Я почему-то был уверен, что Орозалиев, появись он, мне не откажет и при первой возможности позвонит. Ведь один раз он уже проведал меня, да еще кучу вкусностей притащил – консервы, мармелад и американские галеты. Это от него же мама через Харину узнала, что я попал в хорошие руки. Лейтенант, наверно, не преминул сказать по рации и про то, что главный начальник в госпитале еврей, а еврей еврея в беде не оставит.

Но мама, видно, усомнилась в хваленом еврейском единстве и не стала дожидаться, когда я вернусь в кишлак. Взяла и в воскресный день приехала, и не одна, а с Гюльнарой Садыковной.

Я прогуливался во дворе с башковитым Мухтаром, продолжавшим даже на костылях по-прежнему упорно подниматься из ненавистной долины, из полувырубленной айвовой рощи на свои вольные луга, к отарам, к диковинным цветам и зверям, стараясь увлечь туда и меня.

– Хожу и ломаю голову, как я, калека, буду жить внизу… Что там, в долине, буду делать? Ботинки на вокзале в Андижане или в Арыси чистить, торговать на базаре арбузами или семечками, пьяницам прокисшее пиво продавать? Нет уж! Тогда лучше, как Матусевич… Или пулю в лоб! Все говорят – трусливый, как овечка… Враки! Это человек – трус… А овцы – они смелые. Они и нож, и ласку принять готовы… А мы… мы только ласку… только ласку…

Мудрствования Мухтара прервал раздавшийся во дворе истошный вопль:

– Гиршеле! Гиршеле! Зунеле![6]

– Мама твоя, что ли? – разочарованно протянул мой безногий сосед, исподволь пытавшийся обратить меня в пастушескую веру.

Мама шла как-то странно – прихрамывая, раскорячась, вразвалку, за ней, обуздывая свойственную ей решительность, следовала наша учительница; я сломя голову бросился с горных лугов Мухтара к ним, и повис у мамы на шее. Через миг мы осыпали друг дружку судорожными любовными поцелуями.

– Что с тобой? – шептала мама.

– Что с тобой? – шептал я. – Почему так тяжело ходишь? Болела?

– Не болела… Просто седлом задницу натерла…

Седлом задницу? Я не понимал, о чем она говорит, да, собственно, ни в каких объяснениях и не нуждался. Приехала, и – слава богу. Но тут вмешалась Гюльнара Садыковна, на все лады принявшаяся нахваливать маму:

– Она у тебя настоящая героиня! Кто бы мог подумать, что она такая лихая наездница!
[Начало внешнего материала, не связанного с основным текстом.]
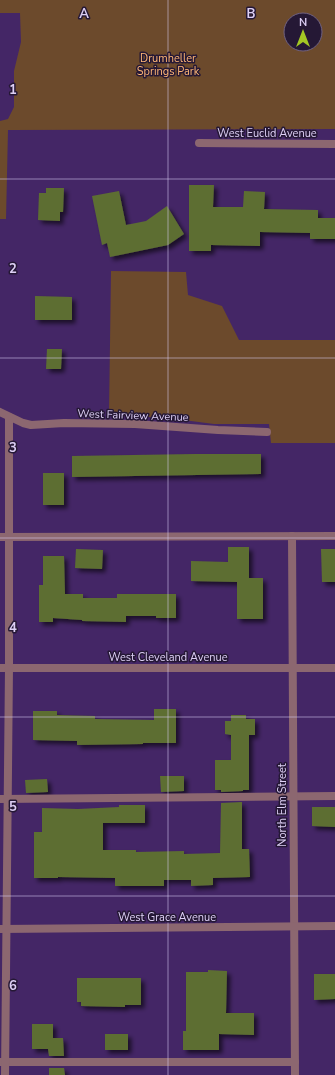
<svg xmlns="http://www.w3.org/2000/svg" width="335" height="1075" viewBox="0 0 335 1075" font-family="'Nunito Sans',sans-serif">
	<defs>
		<filter id="shadow"><feDropShadow dx="3.5" dy="3.5" stdDeviation="2" flood-color="#0009"/></filter>
	</defs>
	<rect width="100%" height="100%" fill="#442666"/>
	<g fill="#6c4a2c" fill-rule="evenodd">
		<path d="M 0,0 L 335,0 L 335,129 L 8,130 L 6,219 L 0,219 L 0,121 L 8,119 L 14,107 L 14,71 L 21,42 L 20,13 L 0,13 ZM 291,20 L 315,20 L 315,44 L 291,44 Z"/>
		<polygon points="111,271 186,272 188,295 222,306 239,340 335,340 335,443 271,443 269,424 214,424 168,418 109,415"/>
	</g>
	<g fill="#5d6e32" filter="url(#shadow)">
		<polygon points="189,185 214,185 213,207 243,207 244,191 265,192 264,209 318,210 318,218 335,218 335,239 310,239 310,233 260,232 260,246 211,245 211,251 189,251"/>
		<polygon points="46,188 64,188 63,212 60,212 60,221 38,220 39,193 46,193"/>
		<polygon points="119,191 126,225 146,221 167,206 184,234 168,245 110,257 107,243 102,245 92,196"/>
		<polygon points="35,296 72,297 72,320 35,320"/>
		<polygon points="47,349 62,349 61,369 46,369"/>
		<polygon points="195,454 261,454 261,474 72,477 72,456"/>
		<rect x="43" y="473" width="21" height="32"/>
		<polygon points="228,547 249,547 249,578 263,578 263,619 237,619 237,582 191,581 191,561 228,562"/>
		<polygon points="76,549 103,550 102,569 75,568"/>
		<polygon points="321,549 335,549 335,582 322,582"/>
		<polygon points="43,556 64,556 65,594 83,594 83,598 117,598 117,594 176,594 176,618 156,618 156,616 126,616 126,622 82,621 82,620 53,618 53,622 39,622 39,585 43,585"/>
		<polygon points="154,709 176,709 176,743 143,743 143,744 77,745 77,741 33,740 33,711 57,711 57,715 95,716 95,719 154,720"/>
		<polygon points="231,715 246,715 246,719 255,719 255,735 249,735 249,790 243,790 243,791 221,792 221,790 215,790 215,760 231,760 231,735 225,734 225,721 231,721"/>
		<polygon points="160,776 184,776 184,791 161,792"/>
		<polygon points="47,779 48,792 26,793 25,780"/>
		<polygon points="242,802 242,849 249,849 250,877 213,878 213,885 191,886 191,880 164,880 164,886 115,886 115,878 58,877 58,878 34,878 34,832 42,832 42,808 78,809 119,807 119,805 145,805 145,823 103,823 103,850 136,850 136,852 184,851 184,854 220,853 221,803"/>
		<polygon points="312,807 335,807 335,827 312,826"/>
		<polygon points="208,970 227,971 226,1013 254,1013 254,1035 219,1034 219,1050 183,1050 183,1031 186,1031 186,972 208,972"/>
		<polygon points="314,974 335,974 335,999 314,1000"/>
		<polygon points="77,978 141,978 141,1005 125,1005 125,1007 81,1006 81,1002 77,1002"/>
		<polygon points="32,1024 53,1024 53,1038 63,1038 64,1056 49,1056 48,1049 32,1049"/>
		<rect x="105" y="1034" width="23" height="16"/>
		<polygon points="49,1068 64,1068 65,1075 49,1075"/>
	</g>
	<g fill="none" stroke-linecap="round" stroke-linejoin="round">
		<g stroke="#8c6770" stroke-width="8">
			<polyline points="0,537 335,536"/>
			<polyline points="0,799 335,796"/>
			<polyline points="0,1062 295,1062"/>
		</g>
		<g stroke="#8c6770" stroke-width="8">
			<polyline points="199,143 335,144"/>
			<polyline points="0,412 23,423 31,425 64,423 135,424 218,430 267,432"/>
			<polyline points="292,536 295,1075"/>
			<polyline points="0,668 335,668"/>
			<polyline points="0,929 335,926"/>
			<polyline points="5,1075 9,668 9,417"/>
		</g>
	</g>
	<path fill="none" stroke="#ddcff5" stroke-width="1" stroke-opacity="0.55" d="M 168,0 L 168,1075M 0,179 L 335,179M 0,358 L 335,358M 0,538 L 335,538M 0,717 L 335,717M 0,896 L 335,896"/>
	<g text-anchor="middle" stroke-width="3" stroke-linejoin="round" paint-order="stroke">
		<g font-size="11" fill="#ffb776" stroke="#251835">
			<text x="168" y="62">Drumheller<tspan x="168" dy="13">Springs Park</tspan></text>
		</g>
		<g font-size="11" fill="#ddcff5" stroke="#251835">
			<text x="267" y="137">West Euclid Avenue</text>
			<text transform="translate(133 415) rotate(2)" y="4">West Fairview Avenue</text>
			<text x="168" y="661">West Cleveland Avenue</text>
			<text transform="translate(282 805) rotate(-90)" y="4">North Elm Street</text>
			<text x="167" y="921">West Grace Avenue</text>
		</g>
	</g>
	<g font-size="13" text-anchor="middle" font-weight="bold" fill="#ddcff5" stroke="#251835" stroke-width="3" stroke-linejoin="round" paint-order="stroke">
		<text x="84" y="18">A</text>
		<text x="251" y="18">B</text>
		<text x="13" y="94">1</text>
		<text x="13" y="273">2</text>
		<text x="13" y="452">3</text>
		<text x="13" y="632">4</text>
		<text x="13" y="811">5</text>
		<text x="13" y="990">6</text>
	</g>
	<g transform="translate(303 32)"><circle r="19" fill="#251835" stroke="#6f6182"/>
	<path d="M0-3L7 15L0 10L-7 15Z" fill="#a4c824"/>
	<text y="-6" font-size="11" font-weight="bold" text-anchor="middle" fill="#ddcff5">N</text>
	</g>
</svg>
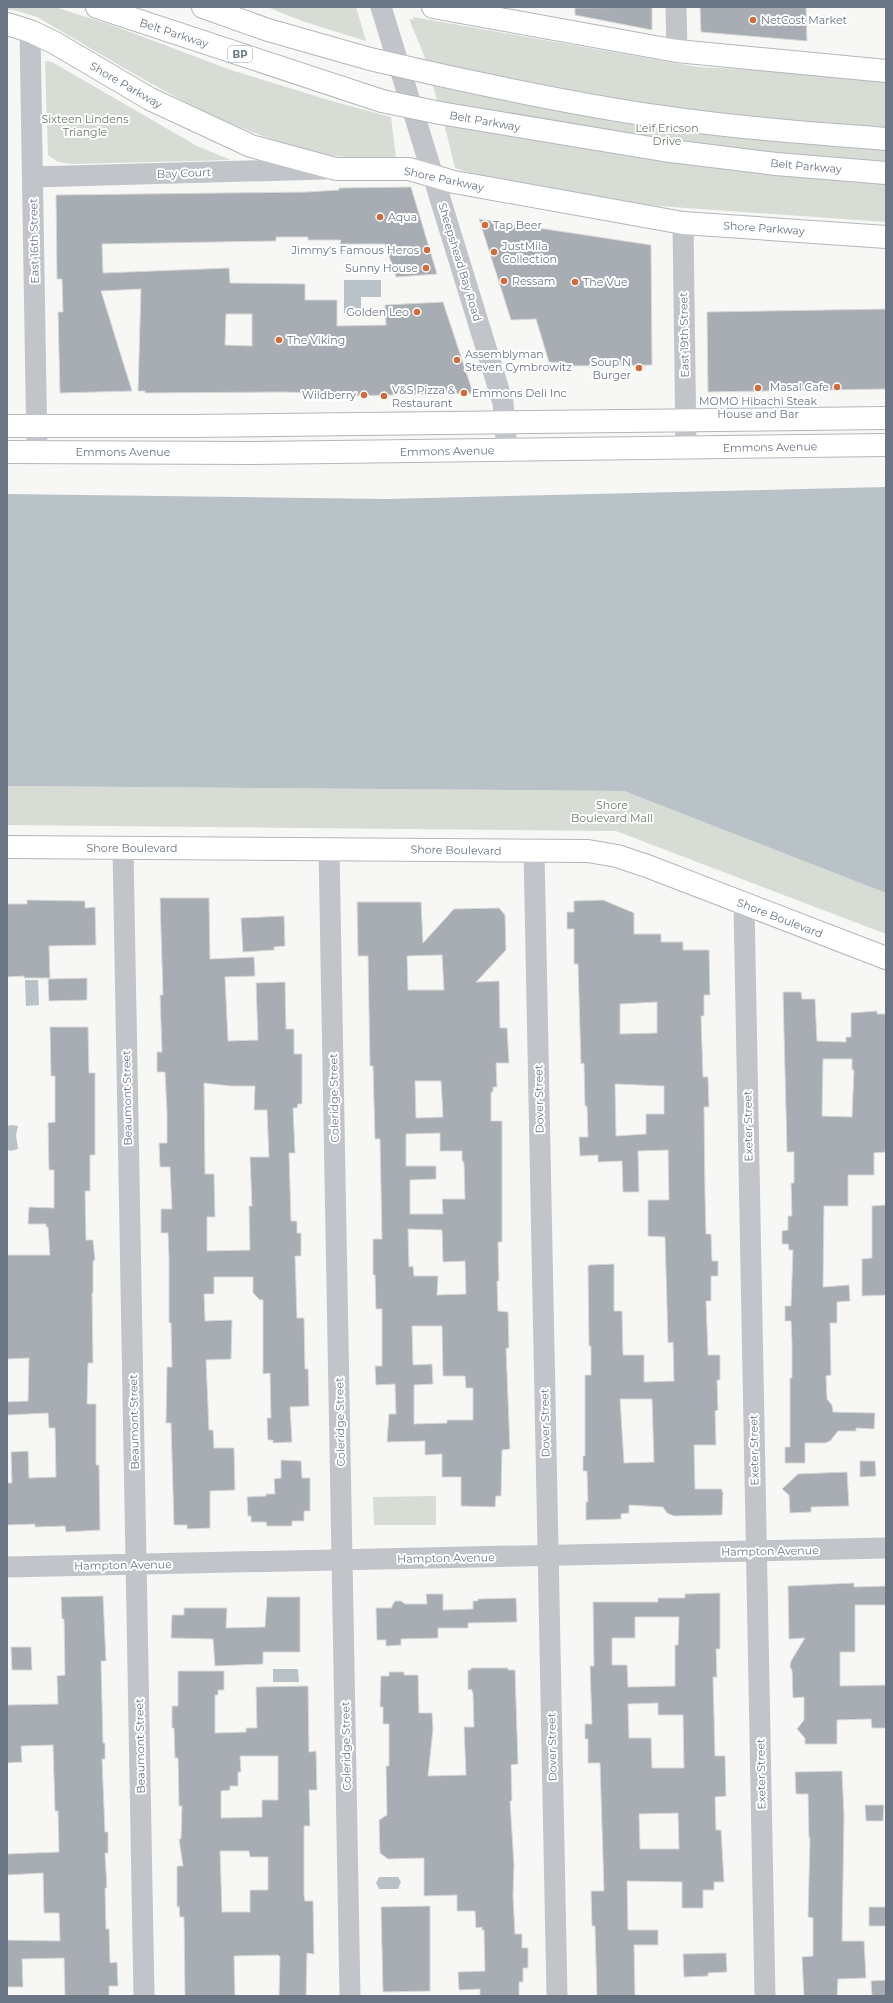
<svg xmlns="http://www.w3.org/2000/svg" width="893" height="2003" viewBox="0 0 893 2003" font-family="Montserrat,sans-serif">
<rect width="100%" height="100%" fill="#f7f7f5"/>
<g fill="#d7dcd5">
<path d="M7,7H55L114,26L231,70L328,100L391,117L396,158C375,157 351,159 330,155C223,134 130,70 37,17L14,10H7Z"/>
<path d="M267,7H356L366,41L302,21Z"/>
<path d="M413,17L698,67L886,76V222L658,206L501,183L455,168L446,131L424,55L409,19L413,20Z"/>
<path d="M45,61L52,62L197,146L231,160L72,164L58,162L48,155Z"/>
<path d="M7,786L624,791L886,893V934L616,831L7,825Z"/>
<path d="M436,1496V1525H374L373,1497Z"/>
</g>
<g fill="#b9c2c7">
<path d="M344,280H381V297H361V313H344Z"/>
<path d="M886,487V893L624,791L7,786V494L386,499Z"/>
<path d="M25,980H38L39,1005L26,1006Z"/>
<path d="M12,1125L18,1126L16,1135L18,1149L10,1151L7,1149V1126Z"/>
<path d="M273,1669H298L299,1682H273Z"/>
<path d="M379,1877H398L401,1882L398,1889H379L376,1883Z"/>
</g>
<g fill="#a7adb3" stroke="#d9d9d7" fill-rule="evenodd">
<path d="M652,7V30L575,15V8Z"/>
<path d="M700,7H806L807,41L701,32Z"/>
<path d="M411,187L437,274L396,277L385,244H340L341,240H308V237H276V241L102,244L103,273L229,268L230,283L305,284V300H337V326L386,325L385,305L443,302L473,393L348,396V394L285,392L145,393V391H138L141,289L101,291L132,391L60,393L58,312H63L62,279H57L56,195L307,192L339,190V188ZM226,314H252V346L225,345Z"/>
<path d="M479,219L651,245L652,365L567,366V363L549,362L536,319L511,320Z"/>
<path d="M886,309V389L708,392L707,312Z"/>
<path d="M160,898H209L210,959L254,957L255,976L225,977L228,1041L258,1040L256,983L285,982L286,1029H294V1054H302V1104H298L297,1108H293L295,1153H289L291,1221H297V1233H301V1256H295L297,1318H304L305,1369H308L309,1406L290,1407L292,1442L273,1443V1440H268L267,1418H271L270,1373L263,1374V1300H260L253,1293V1277H214V1294H204L205,1321L232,1320L231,1359L206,1360L209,1430H213L214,1448H234L235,1490L210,1491V1528L187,1529V1525H174L171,1423H166L167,1367H172L171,1323H169V1258L168,1233H161V1209H172L170,1167H160L159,1143H167V1112L165,1072H157V1052H162L160,995H163ZM204,1083L231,1086H255L254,1110H267L269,1157H250L252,1206H249L250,1250L207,1251V1217H215L214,1174H205Z"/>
<path d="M27,900L85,901V908L95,907L96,945L49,946L50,978H24V976L7,977V904H27Z"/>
<path d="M603,900L634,913V934H661V942H683V950H709L710,995H704V1016H701L703,1077H708L709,1107H704L705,1195L706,1234H711L712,1261H718V1276H711V1301H706L708,1355H720V1380H717L718,1410L715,1411L716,1445H694L695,1489H722V1492H723L722,1515L674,1516L667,1513L663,1507L629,1505V1513L621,1514V1519L586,1520V1502H588L587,1471H583V1456H585V1375H591V1346H589L588,1266L590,1265L614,1264V1311H622L623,1355H644V1382L674,1381L673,1342L668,1343L665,1237L648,1236V1200H669L668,1150L638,1151L639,1192H623L622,1161L598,1162V1155L580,1156L579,1137H588L587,1106H585L584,1063L581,1064L578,964H574V929H567V912H574V901ZM657,1002V1033L620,1034V1004ZM615,1084L664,1086V1114H646V1134L616,1136ZM620,1399H652L654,1462L624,1463Z"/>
<path d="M357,902H421L423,943L454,909L499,908L505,915L506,950L476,982L499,981L500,1028H507L509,1063H496L497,1087H493V1092H491V1121H502V1242H498L499,1281H497L498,1311L508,1312L509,1348H506L510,1449L502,1450L501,1496H496L495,1507L461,1506V1477H442V1454L425,1455V1441L387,1442L389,1414H396L395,1384L376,1385L375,1366H382V1309H376L375,1275H373V1239H382L380,1139H375L373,1066H370L368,956H358ZM442,955L444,990H408L407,956ZM415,1081H441L443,1117L416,1118ZM440,1133V1151H462V1160L464,1163L465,1199H442L443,1214H410V1180L436,1179V1166H406V1134ZM408,1229L442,1230L443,1262L465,1261L466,1294L437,1295L438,1276H414L413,1266L409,1267ZM412,1326H442L443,1376H465L466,1388H473V1420H447V1423L414,1424V1385L433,1384L432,1364L413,1365Z"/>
<path d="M284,916L285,946L274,947V950L243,952L241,918Z"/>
<path d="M87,978V1000L49,1001L48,979Z"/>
<path d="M783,992H801L802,999H815L817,1041L846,1042V1037H851V1013L877,1011V1014H885L886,1020V1152L874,1153V1175H848V1206H824L823,1287L849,1285L850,1301L837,1302V1323H830L831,1375L826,1376L827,1399L832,1405L833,1412L875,1413L874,1429L856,1428V1431H838L830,1441L825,1443H805V1463H785V1447H790V1378H792V1343L791,1321H785V1306H791L793,1250H789L788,1244H782V1231L788,1230V1216H792L791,1183H794V1152H787ZM823,1059H852V1070H854L852,1117L822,1116Z"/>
<path d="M50,1027H88L89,1073H95V1155H90V1191H85L86,1240H93L95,1260L93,1261V1293H92L93,1363H88L87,1404H96V1465H99L100,1530L66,1532L65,1526L35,1527V1524L7,1525V1483H12L11,1452L28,1451L29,1478L56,1477L55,1428H49L48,1413L7,1415V1402L28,1401L29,1358L7,1359V1255H50L48,1227H46V1224H28L29,1207L54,1208V1170H49L48,1123L55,1122V1076H51Z"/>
<path d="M886,1205V1295L862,1296V1259L872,1258V1206Z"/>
<path d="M281,1460L301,1461L302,1478H310V1511H304V1521H292V1526H267L266,1522H251V1516H248L247,1497L266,1496V1494H275L274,1479L281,1478Z"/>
<path d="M860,1461H875L876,1476L860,1477Z"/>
<path d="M847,1472L849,1506L811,1507V1512L790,1513L789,1495L782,1489L798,1474Z"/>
<path d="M854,1583V1587L886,1586V1605H855V1652H840V1686L886,1685V1728H872L871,1719L837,1720V1744H805V1738L797,1729L804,1720V1697L793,1698L792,1671L790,1666L791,1661L805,1638L789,1639L788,1586Z"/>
<path d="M720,1593V1649H716L717,1677H713L715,1756H725L726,1796L715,1797L716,1830H721L724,1882H714V1890H703V1908H682V1882L627,1881L628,1930H658V1945H634L635,1996H597L595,1926H592L591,1891H604L600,1763H588V1739H585V1724H592L590,1666H594L593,1602H658V1598H685V1594ZM635,1617H679L678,1645H675V1686L628,1687L627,1665H612V1638H635ZM658,1703V1715H683L684,1768H652L651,1738H629L628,1704ZM678,1813L679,1849H640L639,1814Z"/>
<path d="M426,1594H443V1610L473,1609V1601H478V1599L516,1598L517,1622L468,1623V1628H438V1638L401,1639V1645L386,1646V1640H377L376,1608H391L395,1601H401L405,1604H427Z"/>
<path d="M103,1596L106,1661H101L103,1743H105V1759H102L105,1832H108V1853H105L107,1888H105L106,1929H109L110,1963L117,1962L118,1986H109V1996H65L64,1958L22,1959L23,1987H7V1940L60,1941L59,1913H44L43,1873L7,1875V1854L59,1852L58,1811H55L53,1745L21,1746L22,1762L7,1763V1705L58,1704L57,1676L65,1675L64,1619H62L61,1597Z"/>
<path d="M267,1597H300V1652H263V1664L215,1666L213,1639L171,1638L172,1615H184V1608H227L226,1628L265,1627Z"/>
<path d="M11,1647H31L32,1670H12Z"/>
<path d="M471,1668H508V1670H515L518,1764L511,1765L512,1801H510L514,1865L513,1896L515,1934H522V1948H528V1968H523V1982H519V1996H480V1989L459,1990L458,1972L485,1971L484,1930H482V1927L476,1928L475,1911H457V1895L424,1896V1858L388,1859L380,1853L379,1820L387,1815L386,1766H389V1724H383V1707H380L381,1676H389V1672H404V1675H418L419,1713H432L433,1729L428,1776L466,1775L464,1727H474L473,1693L471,1689L468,1690V1670H471Z"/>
<path d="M178,1671H224V1690H218V1695H215V1733L246,1732V1728H257L256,1687L308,1686L309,1752L316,1751L317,1790H309L310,1826H304V1895L305,1901H313L314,1954L307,1953L306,1996H279L280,1957L278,1955L234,1956L235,1996H185L184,1917H180L179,1906L177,1907V1866H183L179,1839H181L182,1806H179L178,1758H175L174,1728H172V1706H178ZM240,1756H278V1800H262V1817L221,1818V1791L230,1790V1786H238V1772H241ZM220,1851H249L250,1857H268V1890H250V1912H222Z"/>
<path d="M842,1771L844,1816L842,1941H864L866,1978L838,1979L837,1996H804L802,1957L813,1956V1918L808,1917L810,1838H809L808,1794H796L795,1772Z"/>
<path d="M865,1805H884L883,1821H866Z"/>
<path d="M430,1906V1991L383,1992L381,1907Z"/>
<rect x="869" y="1907" width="17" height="19"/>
<path d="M726,1953L727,1972L708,1973V1976L684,1977L683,1954Z"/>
<path d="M886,1980V1996H872L871,1981Z"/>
</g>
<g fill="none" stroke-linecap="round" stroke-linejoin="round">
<g stroke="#b3b6ba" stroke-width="24">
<g id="major">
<path d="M433,7L677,51L886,71"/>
<path d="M7,24L30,31L55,43L150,99L251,146L336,169H409L454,182L683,223L886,237"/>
<path d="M7,426H190L886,418"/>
<path d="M7,452L253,453L886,445"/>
<path d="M7,847L588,851L617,856L647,866L886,958"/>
</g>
</g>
<g stroke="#b4b7ba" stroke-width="24">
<g id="highway">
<path d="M97,7L382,101"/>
<path d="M203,7L268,30L370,59"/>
<path d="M431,73C508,90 585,106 663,117C737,128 812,133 886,139"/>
<path d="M440,113L663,150L776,164L886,173"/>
</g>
</g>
<g stroke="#c1c4c8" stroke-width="21">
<path d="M381,7L503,403L507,451"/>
<path d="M676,7L677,51"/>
<path d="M30,31L37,452"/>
<path d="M33,177L324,169"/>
<path d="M683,223L686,448"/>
<path d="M123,848L144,1996"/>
<path d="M329,849L350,1996"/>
<path d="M534,851L557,1996"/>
<path d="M744,905L765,1996"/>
<path d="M7,1567L886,1548"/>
</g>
<use href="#major" stroke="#fff" stroke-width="22"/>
<use href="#highway" stroke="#fff" stroke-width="22"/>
<g stroke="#b4b7ba" stroke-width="24" stroke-linecap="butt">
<g id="highway-bridge">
<path d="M370,59L431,73"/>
<path d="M382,101L440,113"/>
</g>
</g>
<use href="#highway-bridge" stroke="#fff" stroke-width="22"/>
</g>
<g fill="#d26a3b" stroke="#fff" stroke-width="1.5">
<circle cx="753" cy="20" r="4"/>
<circle cx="380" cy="217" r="4"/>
<circle cx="485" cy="225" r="4"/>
<circle cx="427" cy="250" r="4"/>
<circle cx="494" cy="252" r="4"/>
<circle cx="426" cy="268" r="4"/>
<circle cx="504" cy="281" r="4"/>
<circle cx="575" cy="282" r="4"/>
<circle cx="417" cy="312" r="4"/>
<circle cx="279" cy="340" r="4"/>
<circle cx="457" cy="360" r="4"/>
<circle cx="639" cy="368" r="4"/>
<circle cx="837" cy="387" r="4"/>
<circle cx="758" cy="388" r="4"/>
<circle cx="464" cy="393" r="4"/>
<circle cx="364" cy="395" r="4"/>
<circle cx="384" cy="396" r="4"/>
</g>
<g text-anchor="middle" stroke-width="4" stroke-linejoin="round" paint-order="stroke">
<rect fill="#fff" stroke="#979fa8" stroke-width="1" x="228" y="46" width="24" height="16" rx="3"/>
<g font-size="10" font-weight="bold" fill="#6a7683">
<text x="240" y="58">BP</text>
</g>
<g font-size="11" fill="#6a7683" stroke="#fff" text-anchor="start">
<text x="761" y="24">NetCost Market</text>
<text x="388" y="221">Aqua</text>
<text x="493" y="229">Tap Beer</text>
<text x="502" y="250">JustMila<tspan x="502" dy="13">Collection</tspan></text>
<text x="419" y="254" text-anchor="end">Jimmy's Famous Heros</text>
<text x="418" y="272" text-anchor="end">Sunny House</text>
<text x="512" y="285">Ressam</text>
<text x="583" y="286">The Vue</text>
<text x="409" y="316" text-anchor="end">Golden Leo</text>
<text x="287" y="344">The Viking</text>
<text x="465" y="358">Assemblyman<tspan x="465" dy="13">Steven Cymbrowitz</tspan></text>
<text x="631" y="366" text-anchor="end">Soup N<tspan x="631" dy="13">Burger</tspan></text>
<text x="829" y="391" text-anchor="end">Masal Cafe</text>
<text x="392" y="394">V&amp;S Pizza &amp;<tspan x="392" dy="13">Restaurant</tspan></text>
<text x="472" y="397">Emmons Deli Inc</text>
<text x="356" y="399" text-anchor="end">Wildberry</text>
<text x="758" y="405" text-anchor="middle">MOMO Hibachi Steak<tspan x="758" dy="13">House and Bar</tspan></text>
</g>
<g font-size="11" fill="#6a7683" stroke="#fff">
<text transform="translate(174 33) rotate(18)" y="4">Belt Parkway</text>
<text transform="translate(126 85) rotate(30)" y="4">Shore Parkway</text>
<text transform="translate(485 121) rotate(10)" y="4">Belt Parkway</text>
<text transform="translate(806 166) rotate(5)" y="4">Belt Parkway</text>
<text transform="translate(184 173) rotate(-2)" y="4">Bay Court</text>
<text transform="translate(444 179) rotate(12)" y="4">Shore Parkway</text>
<text transform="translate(764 228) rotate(4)" y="4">Shore Parkway</text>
<text transform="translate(34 241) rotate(-91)" y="4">East 16th Street</text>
<text transform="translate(460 262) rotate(73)" y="4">Sheepshead Bay Road</text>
<text transform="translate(684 335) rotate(-91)" y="4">East 19th Street</text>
<text transform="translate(770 447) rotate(-1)" y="4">Emmons Avenue</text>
<text transform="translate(447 451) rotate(-1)" y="4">Emmons Avenue</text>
<text x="123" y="456">Emmons Avenue</text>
<text x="132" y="852">Shore Boulevard</text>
<text transform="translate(456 850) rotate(1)" y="4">Shore Boulevard</text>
<text transform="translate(780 918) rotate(21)" y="4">Shore Boulevard</text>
<text transform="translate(127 1098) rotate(-91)" y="4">Beaumont Street</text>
<text transform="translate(334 1098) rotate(-91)" y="4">Coleridge Street</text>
<text transform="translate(539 1099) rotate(-91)" y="4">Dover Street</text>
<text transform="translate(748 1126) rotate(-91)" y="4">Exeter Street</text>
<text transform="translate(134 1422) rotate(-91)" y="4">Beaumont Street</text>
<text transform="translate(340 1422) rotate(-91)" y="4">Coleridge Street</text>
<text transform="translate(545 1423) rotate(-91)" y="4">Dover Street</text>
<text transform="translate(754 1450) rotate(-91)" y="4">Exeter Street</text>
<text transform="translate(770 1551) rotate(-1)" y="4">Hampton Avenue</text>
<text transform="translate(446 1558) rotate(-1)" y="4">Hampton Avenue</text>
<text transform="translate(123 1565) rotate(-1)" y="4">Hampton Avenue</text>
<text transform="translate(140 1746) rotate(-91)" y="4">Beaumont Street</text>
<text transform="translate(346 1746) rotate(-91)" y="4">Coleridge Street</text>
<text transform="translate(552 1747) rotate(-91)" y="4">Dover Street</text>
<text transform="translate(761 1774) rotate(-91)" y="4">Exeter Street</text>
</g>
<g font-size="11" fill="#6a7b68" stroke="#fff">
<text x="85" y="123">Sixteen Lindens<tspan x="85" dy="13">Triangle</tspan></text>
<text x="667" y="132">Leif Ericson<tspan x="667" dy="13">Drive</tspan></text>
<text x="612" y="809">Shore<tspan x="612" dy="13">Boulevard Mall</tspan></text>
</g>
</g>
<rect width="893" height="2003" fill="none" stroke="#6a7683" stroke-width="16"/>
</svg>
Все время подстегивала: «Быстрей, быстрей!» От самого дома до Джувалинска мы мчались по степи как угорелые… Рысак до сих пор весь в мыле…

Господи, мама прискакала ко мне на Шамилевом рысаке?!. – удивился я, но своего удивления не выдал – оно оскорбило бы ее, ведь она готова была прийти сюда пешком, приползти на четвереньках.

Я смотрел на ее развевающиеся на ветру волосы, ловя себя на том, что в них изрядно прибавилось снега, в ее притухшие глаза, из которых струилась счастливая усталость, а она утюжила рукой мою спину, как будто пыталась разгладить все прошлые и будущие мои рубцы и меты. Это поглаживание заменяло ей, видно, все слова; в самом деле, о чем говорить, если главное и так ясно – сын жив, сын вернется.

– Тебе ворох приветов, – проронила утомленная скачкой и непривычно долгим молчанием Гюльнара Садыковна, которая куда-то явно торопилась. Наверно, в энкавэдэ по поводу арестованного Шамиля или на какое-нибудь совещание. – Зоя Харина тебе даже букетик шлет. Это лаванда. А Левка просил передать, что ваш следующий матч состоится при любой погоде… А «Капитанская дочка» Пушкина и кизиловое варенье – это от меня… Читай и ешь на здоровье!

– Бегите, Гюльнара Садыковна, бегите… Может, вы сделать вашего мужа свободный из тюрьмы, – сказала мама на ломаном русском.

– А вы с Гришей скорей возвращайтесь! – пожелала директриса и заспешила к выходу.